Ya en otro tiempo se cerraron empresas e industrias, se decomisaron casas, residencias y todo tipo de establecimientos que tuvieran relación con el narcotráfico. Todos esos lugares fueron fuente de ingreso para miles de familias, mismas que se quedaron sin trabajo, incluido todo el personal doméstico de las casas.

Destruyendo, cerrando e incautando bienes financiados por las actividades del narcotráfico, también se destruye la economía de mucha gente de bien. Las lavadoras de dinero, además de significar empleo, son aportadoras de impuestos por medio de su personal con esto, la recaudación afectaría también al SAT.

Por otro lado, muchos de los empleados de la “narco industria”, sobre todo los de confianza que aprendieron de actividades ilícitas, al cerrar el lugar, se incluirían en cualquier otra modalidad de “empleo”. De ahí que los cárteles se expandan, las actividades se diversifiquen y las confrontaciones sangrientas aumenten.

Otros empleados de las mismas que quedarían sin empleo, son los que tienen menos posibilidades de conseguir otro lugar que les pague lo que paga el narcoempresario; las consecuencias ya se han visto antes, empiezan a robar, a defraudar y se enganchan o los reclutan en el negocio del narcomenudeo. Los cárteles pequeños crecen porque hay mucha gente necesitada que se atreve a intentarlo para sufragar los gastos de su familia. En casos muy comunes, toda la familia termina “trabajando” en el mismo negocio.

No es ningún secreto que quienes se adentran en el mundo de la distribución y venta de drogas, saben del riesgo y del peligro al que se enfrentan, solo que prefieren tomar el riesgo antes de quedarse sin comer. Quienes hacen crecer y fortalecen los cárteles grandes, son personas con mucha necesidad, por supuesto, ya entrados e inmersos en ese mundo no pueden o no quieren salir y los que se salen, se mueren.

Dijo Meade, que tampoco considera las armas. Los delincuentes tienen armas de todo tipo, se matan entre sí y arrastran a miles de inocentes entre las balas porque también en ese bajo mundo de las drogas hay deudores, desfalcadores y un gobierno que no les perdona la equivocación ni la deuda.

Pepe Toño, habla de narcotráfico (fabricación, trasiego, distribución, compra, venta y consumo de estupefacientes) y de procedimientos y estrategias no tiene algo sustancial. En la misma nota, menciona al crimen organizado, (secuestro, extorsión, lavado de dinero, etc.) ¿qué pasa con el término Crimen Organizado?, ¿es otra empresa? El crimen organizado, ¿es empleado del narcotráfico? o ¿al revés? ¿NT y CO, es lo mismo?, ¿en qué momento se fusionaron? ¿Son temas por separado?

Cualquier estrategia de inteligencia que se implemente en contra del narcotráfico, forzosamente dañará a la población. Los gobiernos dejaron que las drogas se estacionaran en territorio mexicano y como los narcos no van a dejar que su mercancía se les quede, reclutan personal y ofertan las sustancias para alcanzar a millones de consumidores. El resultado está en la cifra roja de todos los estados.
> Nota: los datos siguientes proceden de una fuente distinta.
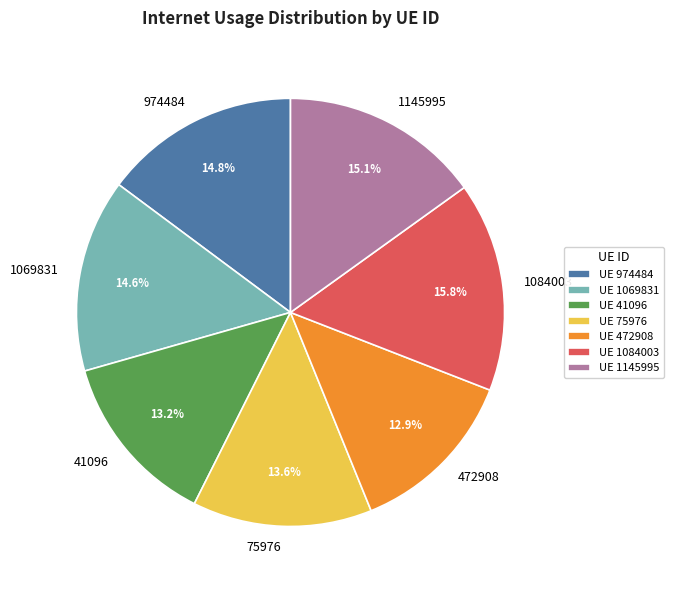

Does 1069831 account for over 50% of the chart?

No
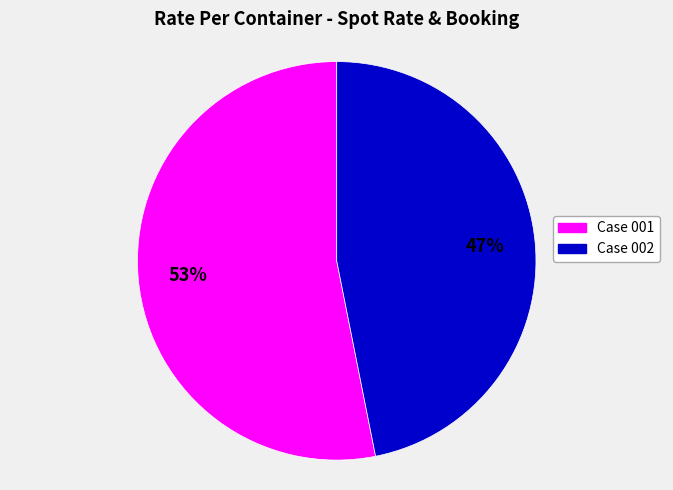

To the nearest percent, what is the difference between the largest and smallest slice percentages?

6%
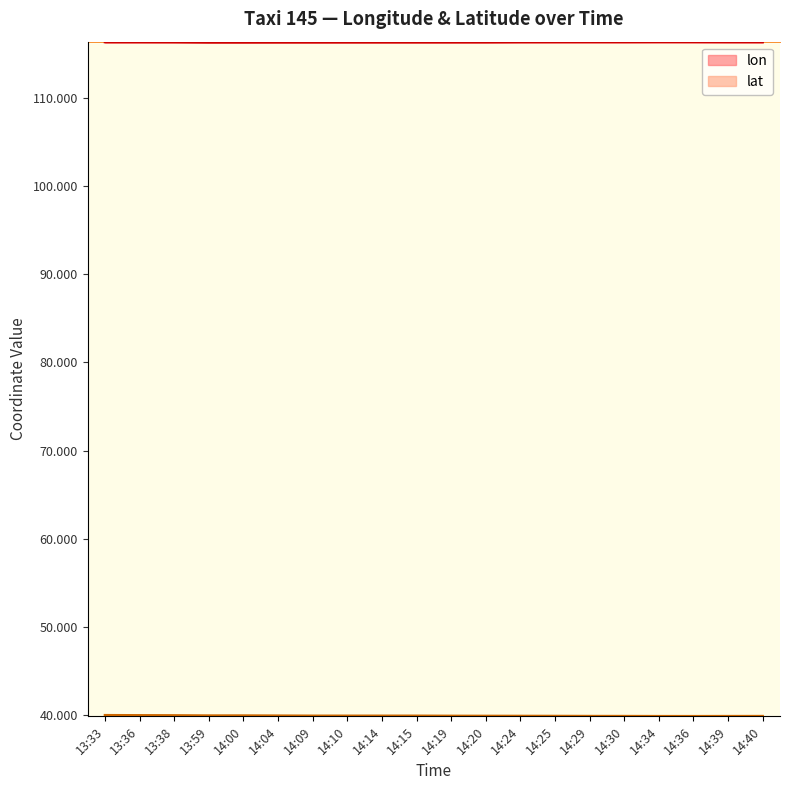

True or false: lon and lat intersect in this chart.

False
Los planes de inteligencia que se requieren para quitarle fuerza al narcotráfico cada vez son más opacos, la costumbre de ver muertos y escuchar balaceras, ha rebasado la necesidad de planeación y le ha dado fuerza a los programas sociales que se basan en la prevención del delito. Mientras más disturbios sociales haya en las calles, mayores las posibilidades del gobierno para adjudicarse recursos millonarios con el pretexto de recomponer el tejido social y familiar.

Con la legalización de la mariguana en el estado de California, los cárteles pelearan el mercado nacional con más ahínco y la seguridad en las calles estará muy lejos de conseguirse.

Y no son los programas sociales lo que convencerá a la gente de no formar parte del narcotráfico, lo que debilitaría la economía del narco, serían fuentes de empleo con salarios que respeten la capacidad de los trabajadores. Del consumo, que se encarguen en familia.